What do you want to get out of helping women with PCOS?
I want to help women improve their understanding of their bodies, their menstrual cycles and understand what their bodies are trying to tell them through their reproductive system. When women are aware of themselves, they are automatically in a better position to help themselves alleviate some of the anxiety they may have about their disease and the uncertainty and helplessness surrounding their bodies. As previously mentioned, I truly believe that the more that we know, the more that we’ll be able to empower each other, and hopefully overcome PCOS entirely.
Does your business/practice have an online presence on social websites?
What interests you about serving on the PCOSAA Advisory Committee?
I share a sentiment that a one of my favorite contemporary influencers in our world. Where we are in the world of medicine and in any other industry is a result of a wisdom shared with someone from a previous generation. Women of today are leading in ways and in numbers that haven’t been seen before, and I would like to be apart of an organization that stands on the side of progression for women’s health. I think that my experience and knowledge can help the trajectory of a healthier human population.
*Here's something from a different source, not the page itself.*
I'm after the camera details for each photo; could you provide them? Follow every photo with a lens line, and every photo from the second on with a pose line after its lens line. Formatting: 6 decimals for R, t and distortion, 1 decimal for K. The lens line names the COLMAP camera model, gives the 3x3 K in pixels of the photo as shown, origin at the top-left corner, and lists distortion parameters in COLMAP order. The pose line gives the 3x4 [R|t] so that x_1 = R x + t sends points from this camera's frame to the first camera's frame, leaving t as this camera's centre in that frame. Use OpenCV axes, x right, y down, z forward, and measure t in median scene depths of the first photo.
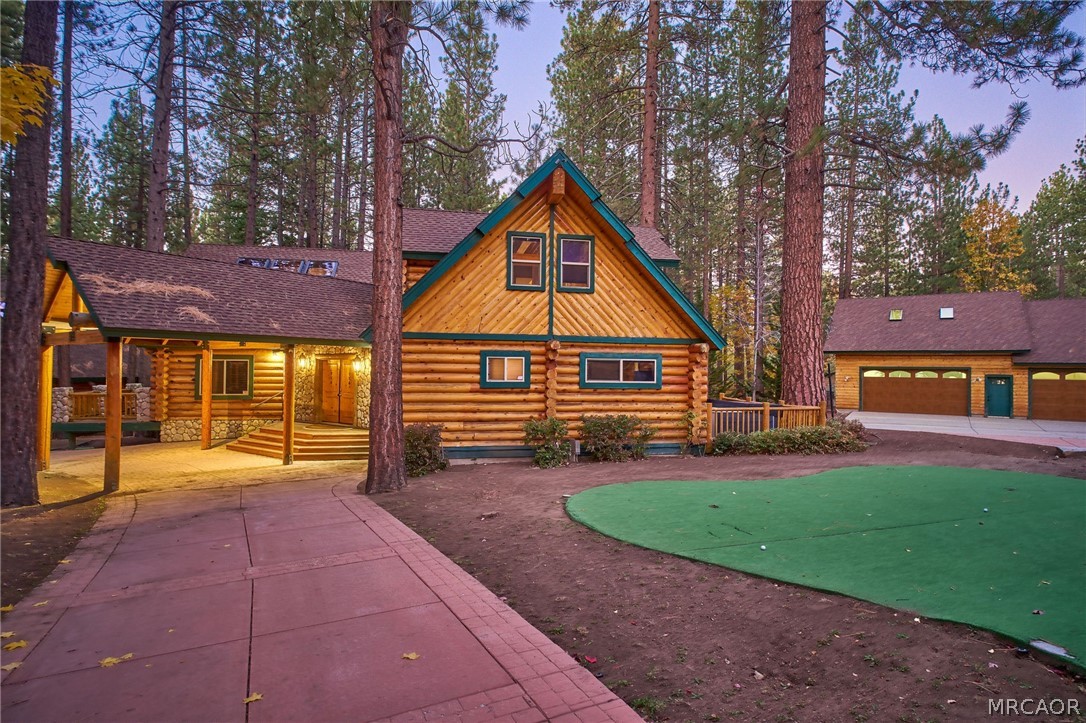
lens RADIAL K [[582.4, 0, 543.4], [0, 582.4, 362.2], [0, 0, 1]] dist [-0.005294, 0.000372]
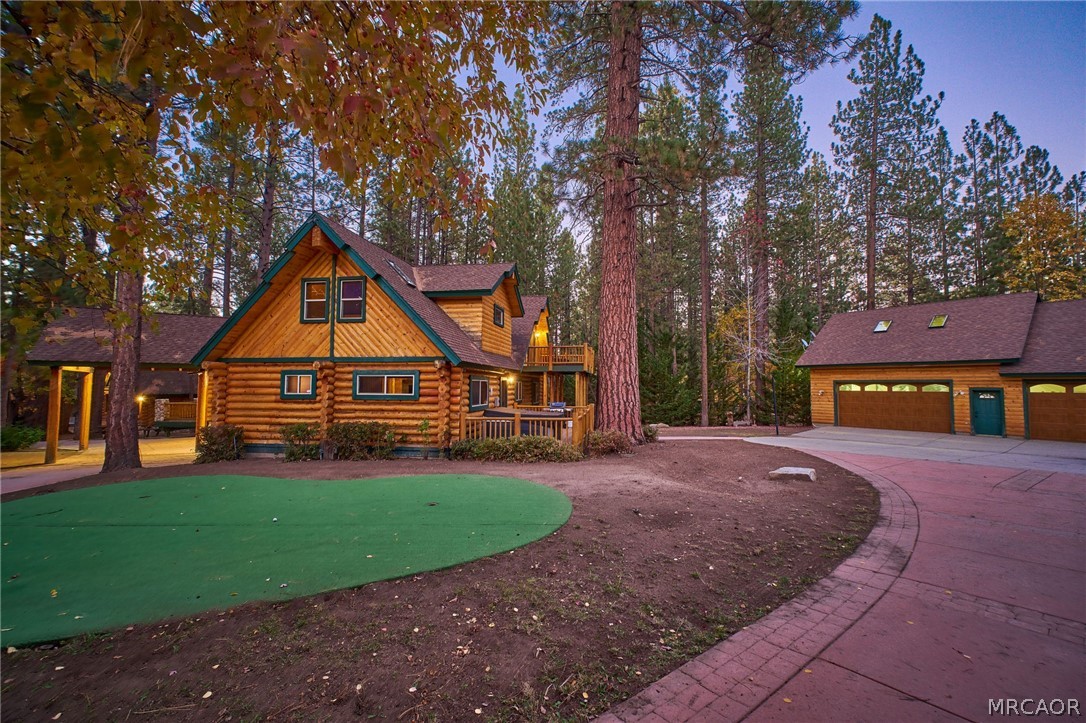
lens RADIAL K [[463.6, 0, 541.3], [0, 463.6, 362.9], [0, 0, 1]] dist [-0.003595, -0.000045]
pose [[0.940037, -0.025367, -0.340129, 0.763981], [0.010926, 0.998958, -0.044305, 0.015287], [0.340899, 0.037932, 0.939334, 0.209200]]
I’m excited to see the beginning of what could be a long lasting relationship with the PCOSAA.
What can PCOSAA do, as an organization, to bring more awareness and to get more doctors to test women for PCOS?
PCOSAA is a fantastic organization that I’m honored to have had the opportunity to contribute to. I think that growing the number seminars for doctors to educate women. PCOSAA can look into having a presence in high schools and health initiatives that aim to educate young women. Developing advocacy and networks of patients who help assist in the awareness of PCOSAA’s mission will also increase the reach of the organization. Partnering with patients and using that as a driving force to educate others and to help others will make the PCOS. A community where those afflicted with PCOS feel less lonely in their battle has many potentials in creating more partnerships with organizations like the ASRM.